[Saved entries]
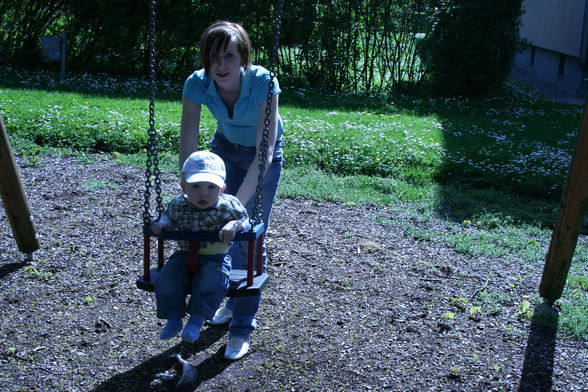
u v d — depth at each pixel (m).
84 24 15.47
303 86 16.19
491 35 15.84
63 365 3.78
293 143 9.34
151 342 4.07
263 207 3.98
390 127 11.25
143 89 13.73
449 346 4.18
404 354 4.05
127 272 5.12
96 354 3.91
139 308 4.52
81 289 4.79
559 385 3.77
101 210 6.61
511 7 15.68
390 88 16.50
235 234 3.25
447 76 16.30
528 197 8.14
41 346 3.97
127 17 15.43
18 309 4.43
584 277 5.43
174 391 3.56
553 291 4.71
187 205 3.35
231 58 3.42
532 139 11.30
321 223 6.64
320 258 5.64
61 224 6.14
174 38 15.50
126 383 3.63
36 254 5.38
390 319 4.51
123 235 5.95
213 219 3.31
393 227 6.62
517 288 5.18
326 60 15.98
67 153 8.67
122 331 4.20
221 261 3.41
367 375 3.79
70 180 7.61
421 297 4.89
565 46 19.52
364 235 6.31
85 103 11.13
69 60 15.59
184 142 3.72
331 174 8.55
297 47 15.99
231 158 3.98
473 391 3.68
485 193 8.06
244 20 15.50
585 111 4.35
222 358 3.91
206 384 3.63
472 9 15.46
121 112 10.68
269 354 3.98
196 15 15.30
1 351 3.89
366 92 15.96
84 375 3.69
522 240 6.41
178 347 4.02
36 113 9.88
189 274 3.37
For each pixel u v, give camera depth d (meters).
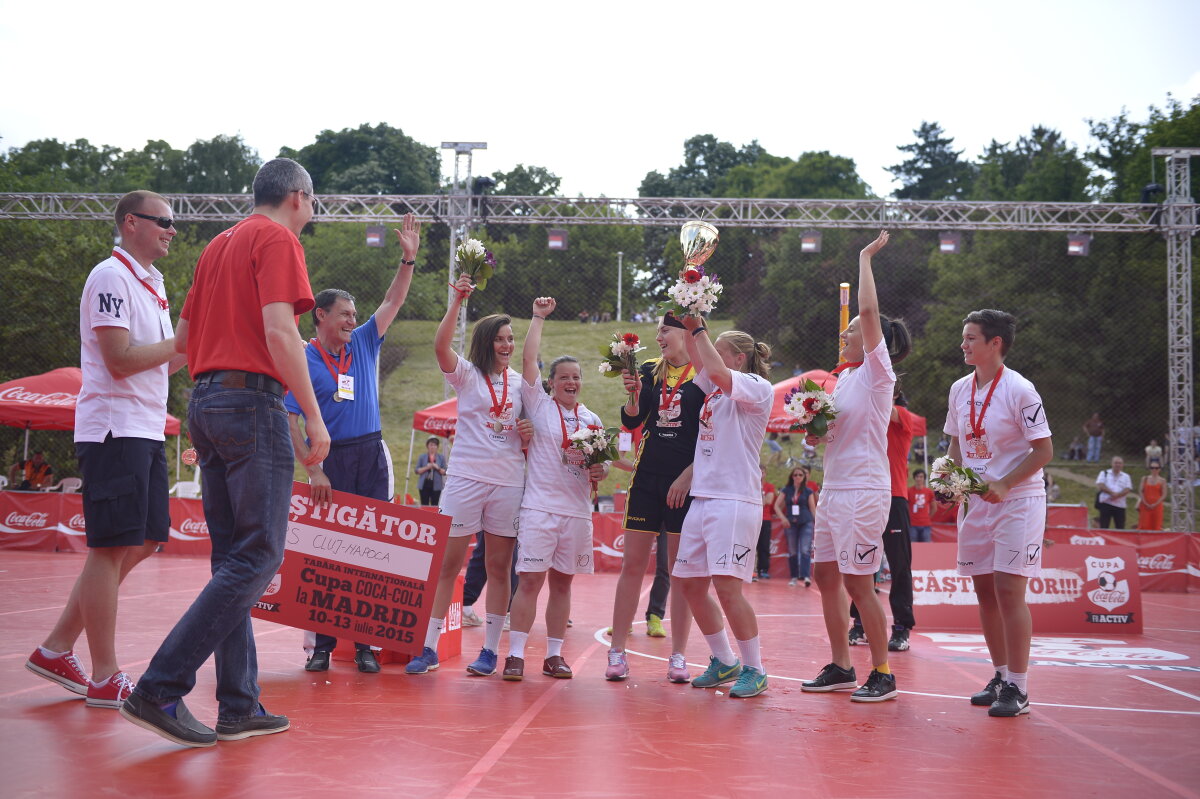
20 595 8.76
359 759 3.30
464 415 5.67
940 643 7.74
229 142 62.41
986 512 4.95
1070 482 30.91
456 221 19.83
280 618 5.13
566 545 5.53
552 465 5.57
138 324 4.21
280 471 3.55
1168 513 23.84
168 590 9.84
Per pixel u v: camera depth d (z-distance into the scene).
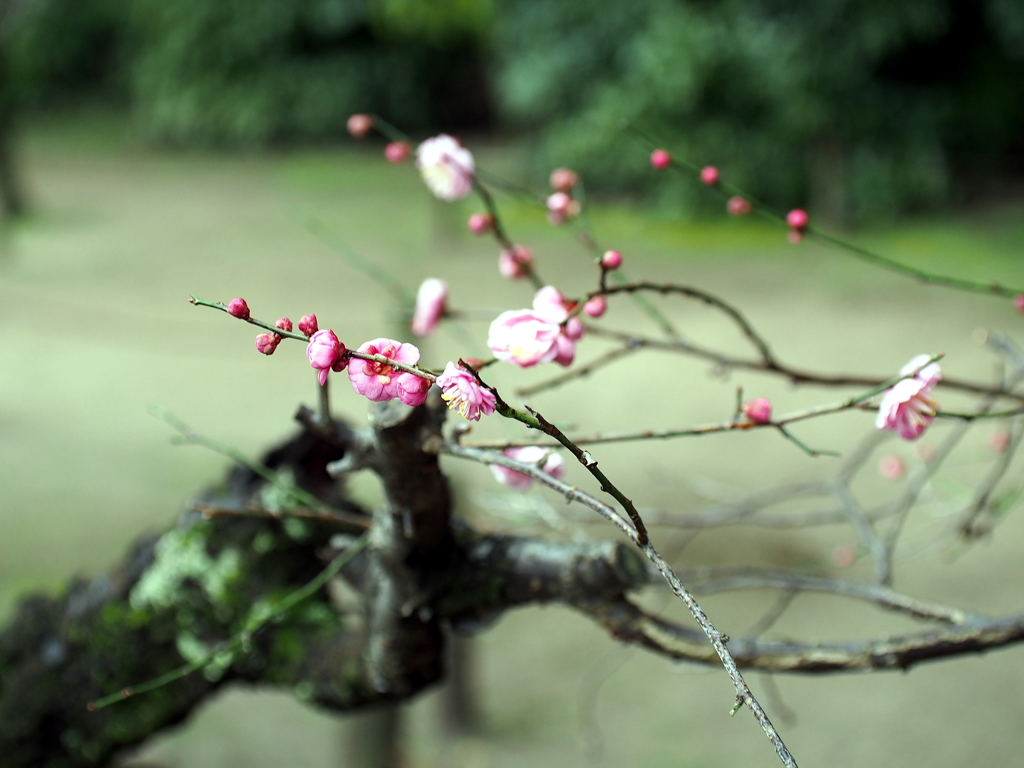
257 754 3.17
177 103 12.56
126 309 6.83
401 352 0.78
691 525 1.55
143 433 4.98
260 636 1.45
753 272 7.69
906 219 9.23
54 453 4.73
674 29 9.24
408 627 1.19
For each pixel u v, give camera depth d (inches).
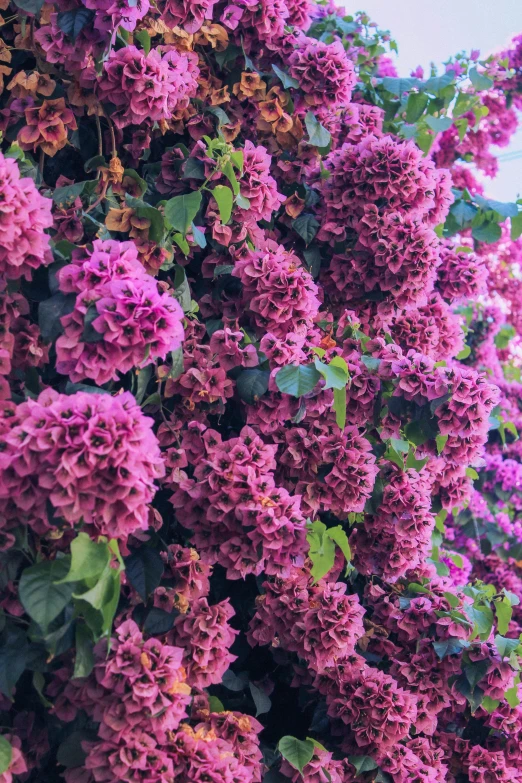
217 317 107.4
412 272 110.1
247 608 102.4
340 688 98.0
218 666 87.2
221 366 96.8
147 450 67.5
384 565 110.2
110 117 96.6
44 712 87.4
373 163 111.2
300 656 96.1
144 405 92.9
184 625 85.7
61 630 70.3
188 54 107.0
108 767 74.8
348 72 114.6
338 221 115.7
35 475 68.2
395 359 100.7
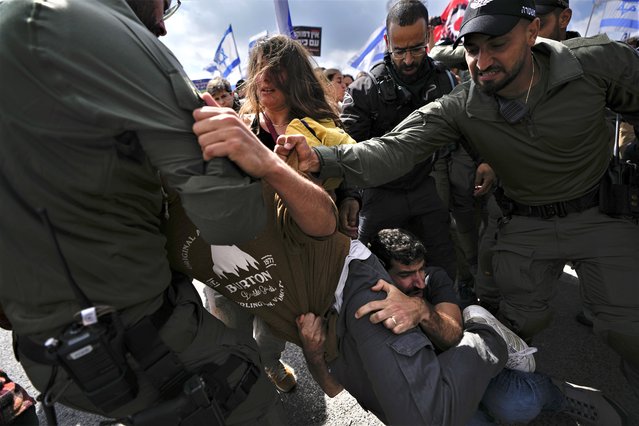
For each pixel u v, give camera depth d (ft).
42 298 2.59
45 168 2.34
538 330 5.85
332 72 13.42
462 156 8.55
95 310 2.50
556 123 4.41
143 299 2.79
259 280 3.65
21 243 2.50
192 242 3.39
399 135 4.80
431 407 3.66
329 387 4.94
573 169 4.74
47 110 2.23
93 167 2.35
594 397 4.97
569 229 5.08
==
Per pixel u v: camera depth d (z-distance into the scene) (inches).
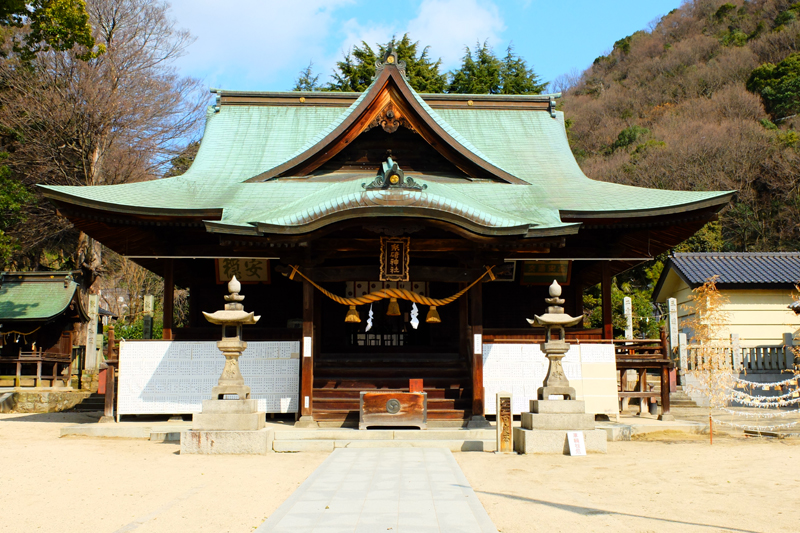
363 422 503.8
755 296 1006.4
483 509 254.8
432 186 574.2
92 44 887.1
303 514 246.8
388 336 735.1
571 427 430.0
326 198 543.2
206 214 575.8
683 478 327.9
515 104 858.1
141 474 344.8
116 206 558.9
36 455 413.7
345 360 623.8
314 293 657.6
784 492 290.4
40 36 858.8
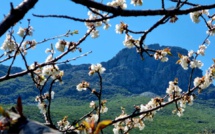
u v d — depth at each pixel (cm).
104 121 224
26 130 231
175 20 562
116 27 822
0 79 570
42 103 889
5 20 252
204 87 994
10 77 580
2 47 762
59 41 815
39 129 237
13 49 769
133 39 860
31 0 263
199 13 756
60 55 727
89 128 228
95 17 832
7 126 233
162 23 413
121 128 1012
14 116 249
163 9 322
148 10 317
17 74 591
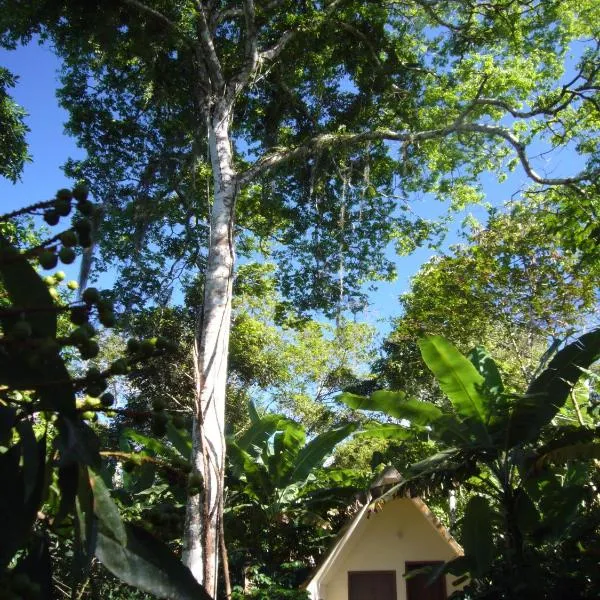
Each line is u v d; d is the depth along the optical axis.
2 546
* * *
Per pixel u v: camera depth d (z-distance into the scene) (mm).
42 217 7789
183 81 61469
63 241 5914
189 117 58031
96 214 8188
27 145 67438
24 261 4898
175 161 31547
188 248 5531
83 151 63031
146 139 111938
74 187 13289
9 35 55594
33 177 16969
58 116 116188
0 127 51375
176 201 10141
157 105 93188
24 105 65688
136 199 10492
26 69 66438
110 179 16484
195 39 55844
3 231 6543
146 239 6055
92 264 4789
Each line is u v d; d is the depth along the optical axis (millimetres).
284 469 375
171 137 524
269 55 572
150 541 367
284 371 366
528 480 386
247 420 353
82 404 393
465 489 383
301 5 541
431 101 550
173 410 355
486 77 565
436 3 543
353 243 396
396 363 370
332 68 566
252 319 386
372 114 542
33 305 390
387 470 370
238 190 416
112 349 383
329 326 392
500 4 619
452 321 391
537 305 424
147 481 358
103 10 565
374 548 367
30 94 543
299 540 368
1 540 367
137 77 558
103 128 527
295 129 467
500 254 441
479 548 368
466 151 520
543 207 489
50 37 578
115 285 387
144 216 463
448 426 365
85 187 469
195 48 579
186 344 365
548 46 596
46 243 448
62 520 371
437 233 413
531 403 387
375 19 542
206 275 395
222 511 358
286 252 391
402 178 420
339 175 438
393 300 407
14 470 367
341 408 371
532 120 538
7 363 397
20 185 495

YOUR GOAL
Using the entries above, tally how many lines have the word "along" in them; write the number and nothing more.

SOLUTION TO THE PROBLEM
2